Once we start the commands block, the prompt changes to (com). The silent command means the following commands will not be echoed back to the screen every time they're executed, which makes reading the output a little easier.

After that, we run a print statement to inspect the variable, similar to what we might do when print debugging. Finally, we end with a c to continue execution, which ends the command block. Typing c again at the (Pdb) prompt starts execution and we see our new print statement running.

If you'd rather stop execution instead of continuing, you can use end instead of c in the command block.

Running pdb from the interpreter

Another way to run pdb is via the interpreter, which is useful when you're experimenting interactively and would like to drop into pdb without running a standalone script.

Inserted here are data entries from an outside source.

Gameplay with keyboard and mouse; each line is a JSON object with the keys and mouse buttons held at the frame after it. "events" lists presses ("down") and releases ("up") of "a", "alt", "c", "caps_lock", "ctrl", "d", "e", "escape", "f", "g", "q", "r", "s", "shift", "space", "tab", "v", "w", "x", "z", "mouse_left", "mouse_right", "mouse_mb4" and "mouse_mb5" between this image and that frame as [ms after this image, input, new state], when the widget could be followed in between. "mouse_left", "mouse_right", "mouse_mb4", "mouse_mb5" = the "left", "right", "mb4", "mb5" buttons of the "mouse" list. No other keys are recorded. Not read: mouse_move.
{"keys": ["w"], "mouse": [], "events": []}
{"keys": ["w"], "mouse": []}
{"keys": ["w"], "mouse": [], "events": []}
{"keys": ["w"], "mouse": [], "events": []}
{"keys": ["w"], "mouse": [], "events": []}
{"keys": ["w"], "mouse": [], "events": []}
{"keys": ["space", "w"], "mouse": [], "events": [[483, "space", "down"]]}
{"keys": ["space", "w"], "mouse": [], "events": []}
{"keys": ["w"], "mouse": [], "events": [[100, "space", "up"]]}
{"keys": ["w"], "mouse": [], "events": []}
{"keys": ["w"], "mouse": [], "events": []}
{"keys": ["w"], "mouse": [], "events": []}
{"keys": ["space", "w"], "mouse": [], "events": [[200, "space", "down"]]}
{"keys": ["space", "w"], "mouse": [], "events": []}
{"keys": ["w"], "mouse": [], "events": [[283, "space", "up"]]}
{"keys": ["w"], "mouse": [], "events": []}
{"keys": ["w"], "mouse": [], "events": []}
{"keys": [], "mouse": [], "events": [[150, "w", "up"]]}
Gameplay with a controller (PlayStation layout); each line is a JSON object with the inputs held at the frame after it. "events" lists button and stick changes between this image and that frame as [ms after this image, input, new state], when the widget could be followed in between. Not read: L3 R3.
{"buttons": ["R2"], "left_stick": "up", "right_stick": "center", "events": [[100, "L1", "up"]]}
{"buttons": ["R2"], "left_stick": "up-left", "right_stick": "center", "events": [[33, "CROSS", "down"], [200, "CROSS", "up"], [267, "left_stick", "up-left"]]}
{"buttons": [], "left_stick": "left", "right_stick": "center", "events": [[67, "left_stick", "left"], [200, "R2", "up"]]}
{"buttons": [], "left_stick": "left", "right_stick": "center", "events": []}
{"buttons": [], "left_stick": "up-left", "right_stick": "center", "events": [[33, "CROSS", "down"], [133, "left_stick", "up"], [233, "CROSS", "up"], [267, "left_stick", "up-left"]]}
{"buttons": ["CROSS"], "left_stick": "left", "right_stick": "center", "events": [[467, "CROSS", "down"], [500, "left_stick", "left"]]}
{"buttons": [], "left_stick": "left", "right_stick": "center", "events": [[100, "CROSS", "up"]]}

For post-mortem debugging, all you need is a call to pdb.pm() after an exception has occurred:

$ python3
>>> import script
>>> script.main()
17 divided by 60 is 0.28
...
56 divided by 94 is 0.60
Traceback (most recent call last):
  File "<stdin>", line 1, in <module>
  File "./src/script.py", line 9, in main
    result = num / denom
ZeroDivisionError: division by zero
>>> import pdb
>>> pdb.pm()
> ./src/script.py(9)main()
-> result = num / denom
(Pdb) num
4
(Pdb) denom
0

If you want to step through normal execution instead, use the pdb.run() function:

$ python3
>>> import script
>>> import pdb
>>> pdb.run("script.main()")
> <string>(1)<module>()
(Pdb) b script:6
Breakpoint 1 at ./src/script.py:6
(Pdb) c
> ./src/script.py(6)main()
-> for i in range(num_loops):
(Pdb) n
> ./src/script.py(7)main()
-> num = random.randint(0, MAX)
(Pdb) n
> ./src/script.py(8)main()
-> denom = random.randint(0, MAX)
(Pdb) n
> ./src/script.py(9)main()
-> result = num / denom
(Pdb) n
> ./src/script.py(10)main()
-> print("{} divided by {} is {:.2f}".format(num, denom, result))
(Pdb) n
66 divided by 70 is 0.94
> ./src/script.py(6)main()
-> for i in range(num_loops):

This one is a little trickier than -mpdb because you don't have the ability to step through an entire program. Instead, you'll need to manually set a breakpoint, e.g. on the first statement of the function you're trying to execute.

Conclusion

Hopefully these tips have given you a few new ideas on how to use pdb more effectively. After getting a handle on these, you should be able to pick up the other commands and start customizing pdb via a .pdbrc file (example).

You can also look into other front-ends for debugging, like pdbpp, pudb, and ipdb, or GUI debuggers like the one included in PyCharm. Happy debugging!